Selon cette vision sécuritaire, le seul moyen de se préparer à des menaces catastrophiques, par nature impossibles à prévoir et à caractériser, consiste à envisager des scénarios qui servent de base à des plans de réponse et à des exercices grandeur nature. C’est ainsi que le passé peut servir d’inspiration et la grippe de 1918-1919, de catastrophe de référence – une manière de penser l’impensable. En 2005, en pleine pandémie de grippe aviaire (avec quelques centaines de cas transmis des oiseaux aux humains), l’OMS (Organisation mondiale de la santé) annonçait craindre, si un tel virus s’adaptait à une transmission interhumaine, plusieurs dizaines de millions de morts, "comme en 1918". Mais au-delà des mots qui génèrent la peur, que penser de ces comparaisons historiques ?

Sur le plan biologique, rien n’interdit l’analogie. On sait aujourd'hui, grâce aux corps de victimes de l’époque exhumés des sols glacés de l’Arctique, que le virus de 1918 est un virus grippal "classique", bien que très virulent, de type H1N1. Il n’existe qu’une différence de degré, et non de nature, entre la grippe espagnole et les autres pandémies de grippe.
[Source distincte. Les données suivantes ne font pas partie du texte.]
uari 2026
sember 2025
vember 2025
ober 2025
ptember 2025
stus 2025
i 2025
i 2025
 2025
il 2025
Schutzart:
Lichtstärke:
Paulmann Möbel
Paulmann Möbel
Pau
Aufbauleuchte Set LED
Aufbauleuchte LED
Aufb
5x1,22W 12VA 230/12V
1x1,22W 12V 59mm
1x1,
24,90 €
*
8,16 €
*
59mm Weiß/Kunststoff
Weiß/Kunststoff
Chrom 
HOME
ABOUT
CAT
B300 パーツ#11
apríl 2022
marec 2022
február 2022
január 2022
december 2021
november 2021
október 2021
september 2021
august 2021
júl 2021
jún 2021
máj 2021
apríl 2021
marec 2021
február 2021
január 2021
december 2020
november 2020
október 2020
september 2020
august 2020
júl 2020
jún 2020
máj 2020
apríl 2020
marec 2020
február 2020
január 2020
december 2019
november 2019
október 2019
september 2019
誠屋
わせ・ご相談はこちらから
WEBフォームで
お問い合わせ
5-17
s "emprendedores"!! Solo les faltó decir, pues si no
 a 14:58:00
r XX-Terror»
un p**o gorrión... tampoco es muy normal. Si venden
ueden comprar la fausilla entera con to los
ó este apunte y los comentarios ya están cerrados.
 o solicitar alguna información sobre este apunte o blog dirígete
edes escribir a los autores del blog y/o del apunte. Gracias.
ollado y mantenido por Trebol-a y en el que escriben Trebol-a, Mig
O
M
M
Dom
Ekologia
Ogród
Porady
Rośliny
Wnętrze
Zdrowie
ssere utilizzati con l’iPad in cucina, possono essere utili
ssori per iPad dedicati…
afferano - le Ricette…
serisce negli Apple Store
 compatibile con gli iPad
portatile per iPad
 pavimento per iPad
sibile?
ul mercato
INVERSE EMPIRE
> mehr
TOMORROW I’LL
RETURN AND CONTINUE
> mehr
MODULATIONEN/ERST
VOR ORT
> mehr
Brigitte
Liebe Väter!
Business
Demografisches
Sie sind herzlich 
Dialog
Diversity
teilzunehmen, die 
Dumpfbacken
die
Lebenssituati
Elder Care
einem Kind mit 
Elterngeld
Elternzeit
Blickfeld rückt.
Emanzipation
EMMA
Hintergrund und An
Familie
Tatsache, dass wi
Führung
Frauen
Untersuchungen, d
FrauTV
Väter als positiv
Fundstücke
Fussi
Mais les chiffres désastreux de 1918-1919 doivent aussi beaucoup à des facteurs indépendants du virus lui-même : sa diffusion à l’échelle du Globe fut dramatiquement accélérée par les mouvements de troupes liés à la guerre ; les décès furent largement dus à des surinfections bactériennes des poumons qu’un service de réanimation saurait aujourd'hui bien prendre en charge – les antibiotiques, rappelons-le, n’existaient pas encore. Et l’interaction avec des maladies très présentes à l’époque, comme la tuberculose, a sans doute pesé dans la balance.

Les chiffres chocs et le cliché d’une maladie qui a tué au moins "autant que la guerre" (environ 20 millions de morts) occultent par ailleurs des disparités très fortes, entre différentes régions du monde mais aussi selon des lignes de fracture sociale et raciale – la France étant finalement "peu" touchée, avec 240 000 morts de la grippe face aux 1,4 million de soldats tués. La leçon de la grippe est sans doute politique. Elle suggère qu’il existe de mauvaises manières de se préparer : l’épidémie de grippe H1N1 de 2009 l’a démontré, les divers gouvernements oscillant entre désinvolture, timidité face à l’industrie pharmaceutique et sur-réaction anxieuse, alors même que les "plans de préparation" étaient censés être parfaitement au point. Il apparaît que la meilleure protection reste en définitive un système de santé efficace, généraliste et accessible aux populations les plus vulnérables, comme l’a démontré l’épidémie de maladie à virus Ebola qui a sévi en Afrique de l’Ouest en 2014-2015.